[[ EXERCISE DATA, beginning ]]
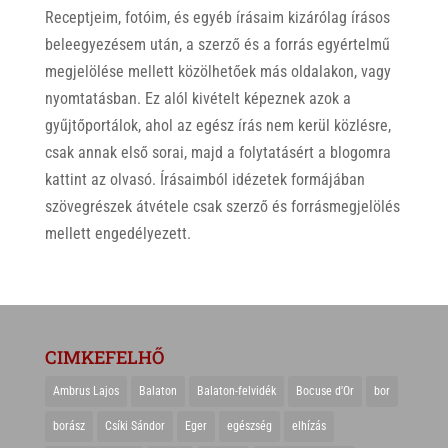
Receptjeim, fotóim, és egyéb írásaim kizárólag írásos
beleegyezésem után, a szerző és a forrás egyértelmű
megjelölése mellett közölhetőek más oldalakon, vagy
nyomtatásban. Ez alól kivételt képeznek azok a
gyűjtőportálok, ahol az egész írás nem kerül közlésre,
csak annak első sorai, majd a folytatásért a blogomra
kattint az olvasó. Írásaimból idézetek formájában
szövegrészek átvétele csak szerző és forrásmegjelölés
mellett engedélyezett.
CIMKEFELHŐ
Ambrus Lajos
Balaton
Balaton-felvidék
Bocuse d'Or
bor
borász
Csíki Sándor
Eger
egészség
elhízás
[[ EXERCISE DATA, end ]]
Repeat exactly the lines above, starting with the line that contains "kattint az olvasó." and ending with the last line, both included, and nothing else.

kattint az olvasó. Írásaimból idézetek formájában
szövegrészek átvétele csak szerző és forrásmegjelölés
mellett engedélyezett.
CIMKEFELHŐ
Ambrus Lajos
Balaton
Balaton-felvidék
Bocuse d'Or
bor
borász
Csíki Sándor
Eger
egészség
elhízás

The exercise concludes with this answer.